┏━━

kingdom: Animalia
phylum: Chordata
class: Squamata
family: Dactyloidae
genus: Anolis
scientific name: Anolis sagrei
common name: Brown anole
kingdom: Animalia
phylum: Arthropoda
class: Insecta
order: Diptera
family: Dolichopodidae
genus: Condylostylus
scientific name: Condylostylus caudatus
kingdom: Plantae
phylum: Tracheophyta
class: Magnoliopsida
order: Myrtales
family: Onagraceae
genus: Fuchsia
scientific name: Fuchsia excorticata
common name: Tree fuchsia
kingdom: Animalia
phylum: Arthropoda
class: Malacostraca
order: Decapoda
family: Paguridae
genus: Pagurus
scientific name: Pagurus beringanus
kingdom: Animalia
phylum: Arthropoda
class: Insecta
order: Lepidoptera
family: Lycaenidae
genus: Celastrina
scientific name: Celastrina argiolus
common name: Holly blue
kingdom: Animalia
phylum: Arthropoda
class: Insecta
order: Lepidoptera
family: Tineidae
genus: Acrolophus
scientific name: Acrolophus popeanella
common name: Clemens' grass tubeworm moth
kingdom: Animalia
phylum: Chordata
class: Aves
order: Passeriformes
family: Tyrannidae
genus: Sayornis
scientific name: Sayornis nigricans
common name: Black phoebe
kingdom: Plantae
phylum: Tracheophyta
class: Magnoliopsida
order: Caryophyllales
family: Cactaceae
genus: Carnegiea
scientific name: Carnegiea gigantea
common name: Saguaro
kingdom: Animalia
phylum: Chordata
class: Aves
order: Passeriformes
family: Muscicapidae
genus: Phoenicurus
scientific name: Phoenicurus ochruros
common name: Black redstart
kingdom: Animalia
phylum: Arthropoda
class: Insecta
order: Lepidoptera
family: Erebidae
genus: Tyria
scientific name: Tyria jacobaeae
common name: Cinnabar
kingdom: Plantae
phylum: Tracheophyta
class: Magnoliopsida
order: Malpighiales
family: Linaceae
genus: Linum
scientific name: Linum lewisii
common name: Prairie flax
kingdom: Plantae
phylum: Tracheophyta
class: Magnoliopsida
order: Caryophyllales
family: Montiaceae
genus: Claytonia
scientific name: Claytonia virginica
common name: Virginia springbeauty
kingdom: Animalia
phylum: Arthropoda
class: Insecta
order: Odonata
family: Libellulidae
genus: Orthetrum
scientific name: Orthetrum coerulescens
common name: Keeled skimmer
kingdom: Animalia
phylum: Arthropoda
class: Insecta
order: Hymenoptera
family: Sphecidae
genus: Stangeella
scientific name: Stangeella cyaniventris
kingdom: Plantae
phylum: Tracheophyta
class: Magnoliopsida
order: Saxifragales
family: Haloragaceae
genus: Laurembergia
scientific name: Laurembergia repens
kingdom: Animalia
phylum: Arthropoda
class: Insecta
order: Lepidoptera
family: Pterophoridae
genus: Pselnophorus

┗━━

#### To do
Copy out every line from all the rows above, word for word, with nothing changed.

#### Output of the exercise
kingdom: Animalia
phylum: Chordata
class: Squamata
family: Dactyloidae
genus: Anolis
scientific name: Anolis sagrei
common name: Brown anole
kingdom: Animalia
phylum: Arthropoda
class: Insecta
order: Diptera
family: Dolichopodidae
genus: Condylostylus
scientific name: Condylostylus caudatus
kingdom: Plantae
phylum: Tracheophyta
class: Magnoliopsida
order: Myrtales
family: Onagraceae
genus: Fuchsia
scientific name: Fuchsia excorticata
common name: Tree fuchsia
kingdom: Animalia
phylum: Arthropoda
class: Malacostraca
order: Decapoda
family: Paguridae
genus: Pagurus
scientific name: Pagurus beringanus
kingdom: Animalia
phylum: Arthropoda
class: Insecta
order: Lepidoptera
family: Lycaenidae
genus: Celastrina
scientific name: Celastrina argiolus
common name: Holly blue
kingdom: Animalia
phylum: Arthropoda
class: Insecta
order: Lepidoptera
family: Tineidae
genus: Acrolophus
scientific name: Acrolophus popeanella
common name: Clemens' grass tubeworm moth
kingdom: Animalia
phylum: Chordata
class: Aves
order: Passeriformes
family: Tyrannidae
genus: Sayornis
scientific name: Sayornis nigricans
common name: Black phoebe
kingdom: Plantae
phylum: Tracheophyta
class: Magnoliopsida
order: Caryophyllales
family: Cactaceae
genus: Carnegiea
scientific name: Carnegiea gigantea
common name: Saguaro
kingdom: Animalia
phylum: Chordata
class: Aves
order: Passeriformes
family: Muscicapidae
genus: Phoenicurus
scientific name: Phoenicurus ochruros
common name: Black redstart
kingdom: Animalia
phylum: Arthropoda
class: Insecta
order: Lepidoptera
family: Erebidae
genus: Tyria
scientific name: Tyria jacobaeae
common name: Cinnabar
kingdom: Plantae
phylum: Tracheophyta
class: Magnoliopsida
order: Malpighiales
family: Linaceae
genus: Linum
scientific name: Linum lewisii
common name: Prairie flax
kingdom: Plantae
phylum: Tracheophyta
class: Magnoliopsida
order: Caryophyllales
family: Montiaceae
genus: Claytonia
scientific name: Claytonia virginica
common name: Virginia springbeauty
kingdom: Animalia
phylum: Arthropoda
class: Insecta
order: Odonata
family: Libellulidae
genus: Orthetrum
scientific name: Orthetrum coerulescens
common name: Keeled skimmer
kingdom: Animalia
phylum: Arthropoda
class: Insecta
order: Hymenoptera
family: Sphecidae
genus: Stangeella
scientific name: Stangeella cyaniventris
kingdom: Plantae
phylum: Tracheophyta
class: Magnoliopsida
order: Saxifragales
family: Haloragaceae
genus: Laurembergia
scientific name: Laurembergia repens
kingdom: Animalia
phylum: Arthropoda
class: Insecta
order: Lepidoptera
family: Pterophoridae
genus: Pselnophorus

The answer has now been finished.